Uncommon Sense

June 23, 2017

Details of California’s New Single Payer Health Insurance Plan

Filed under: Economics,Politics — Steve Ruis @ 9:32 am
Tags: , ,

My original home state, California, is moving ahead with a plan to create a single-payer, state-run health insurance program for all Californians. If California pulls this off, with over a tenth of the entire population of the U.S.,  it will be a massive demonstration project to use as a model for the whole country. (If it does work, expect the Republicans to drop their line about the states being the laboratories of democracy.”)

The difficulty, so far, is to how pay for this service. According to the Los Angeles Times “How would California cover this $331-billion bill? For the most part, much the same way it covers healthcare spending right now. Roughly 70% of the state’s current spending is paid for through public programs, including Medicare and MediCal. This funding — totaling about $225 billion — would continue, as is required by law. It would simply flow through Healthy California rather than existing programs.
“The state would still need to raise about $106 billion a year to cover the cost of replacing private insurance. This could be done with two new taxes.
“First, California could impose a gross receipts tax of 2.3% on businesses, but with an exemption for the first $2 million of revenue. Through such an exemption, about 80% of all businesses in California — small firms — would pay nothing in gross receipts tax, and medium-sized businesses would pay an effective tax rate of less than 1%.
“Second, the state could institute a sales tax increase of 2.3%. The tax would not apply to housing, utilities, food purchased for the home or a range of services, and it could be offset for low-income families with a 2% income tax credit.

Something doesn’t add up here, but I do not have all of the details. What doesn’t add up for me is the money currently being paid for health care as a “fringe benefit” to workers. In my last job, my health insurance benefit constituted about 7% of my wages. Since employee costs for my company constituted 80% of the total cost of doing business, this means that those benefits cost about 5.5% of the entire enterprise’s budget. If the state supplies health care for a 2.3% tax, businesses are getting a windfall of about 3% of their total expenditures. What happens to that money? Does it go to employees (it is their benefit) or does it revert to employers (as a windfall)?

I know this is a simplistic approach, but my thinking was that employed people were already paying from $6000 to $17,000 per year for their insurance (either as a benefit or out-of-pocket). Note these are rough estimates based upon individual and “family of four” values I have read.

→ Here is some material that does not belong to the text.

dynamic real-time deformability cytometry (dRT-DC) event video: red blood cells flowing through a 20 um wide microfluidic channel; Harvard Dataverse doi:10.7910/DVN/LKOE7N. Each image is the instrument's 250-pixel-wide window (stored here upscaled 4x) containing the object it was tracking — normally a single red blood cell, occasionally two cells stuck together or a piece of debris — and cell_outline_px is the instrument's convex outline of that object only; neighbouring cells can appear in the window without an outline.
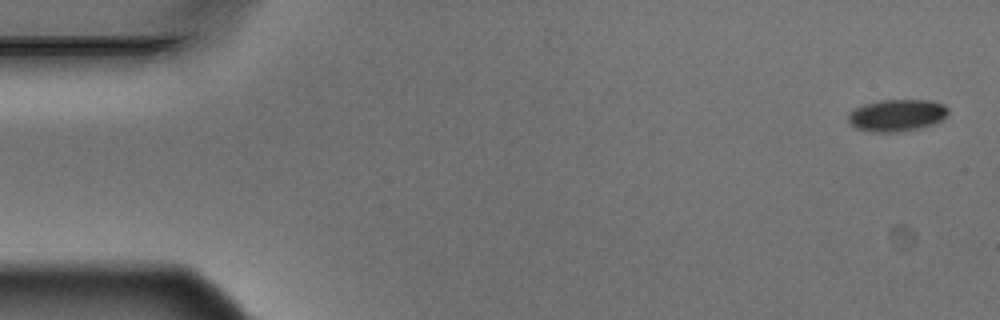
{"species": "Egyptian fruit bat (a non-hibernating species)", "species_latin": "Rousettus aegyptiacus", "temperature_condition": "warm", "stored_images_in_passage": 4, "camera_frame_rate_fps": 3000, "um_per_image_px": 0.085, "animal": {"sex": "male"}, "frame": {"image": 1, "passage_image": 1, "time_ms": 0.0, "image_size_px": [1000, 320], "cell_outline_px": [[948, 112], [940, 120], [932, 124], [920, 128], [900, 132], [872, 132], [856, 128], [848, 120], [848, 112], [852, 108], [864, 104], [880, 100], [932, 100], [944, 104], [948, 108]], "centroid_in_image_um": [76.2, 9.79], "position_along_channel_um": 8.8, "area_um2": 18.73}}
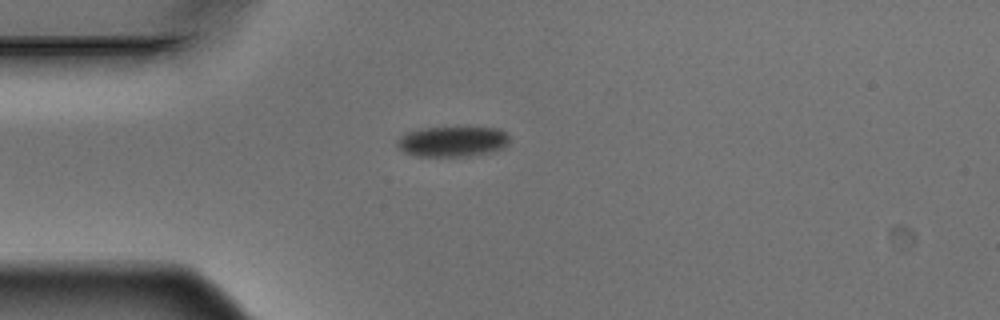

Those monies are currently being spent and if those insurance policies became moot and a cheaper state-sponsored policy (cheaper because overhead would be lower, a la Medicare), there would be no need for additional taxes, etc. for those folks, who are still the largest segment of the market. In other words, instead of paying for a business-based fringe benefit or a separate policy, those monies go to the employees and then are paid in taxes to provide the state-run health insurance. There would be no need of a sales tax per se.

Of course, it all depends on the numbers, but I think the drafters of these plans need to provide some information regarding the disposition of the amounts of money currently being paid by employers for health insurance benefits.

Addendum
According to Zane Benefits “In 2015, the average company-provided health insurance policy totaled $6,251 a year for single coverage. On average, employers paid 83 percent of the premium, or $5,179 a year. Employees paid the remaining 17 percent, or $1,071 a year.

“For family coverage, the average policy totaled $17,545 a year with employers contributing, on average, 72 percent or $12,591. Employees paid the remaining 28 percent or $4,955 a year.

Note that when they say “Employers paid,” this actually constitutes part of an employee’s compensation as agreed or negotiated into the employment contract. The question is: what happens to these negotiated sums when another entity takes over the health insurance function? Should the employers keep the money previously paid for private insurance and pay a tax or should the employees get that money and then pay a tax for the service.

Does this make a difference? Hell, yes. If we get the money and then pay the tax, then we can see how much of our tax money is actually going out in taxes. If the businesses pay it, it is hidden from us, plus the businesses have lobbyists who would be chiseling against that tax continuously.